Line by line, retype the whole listing exactly.

## [Data supplied]
/---
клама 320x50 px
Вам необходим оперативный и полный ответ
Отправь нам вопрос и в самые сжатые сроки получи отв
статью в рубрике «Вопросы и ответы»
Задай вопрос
\---
## [Answer to this problem]
клама 320x50 px
Вам необходим оперативный и полный ответ
Отправь нам вопрос и в самые сжатые сроки получи отв
статью в рубрике «Вопросы и ответы»
Задай вопрос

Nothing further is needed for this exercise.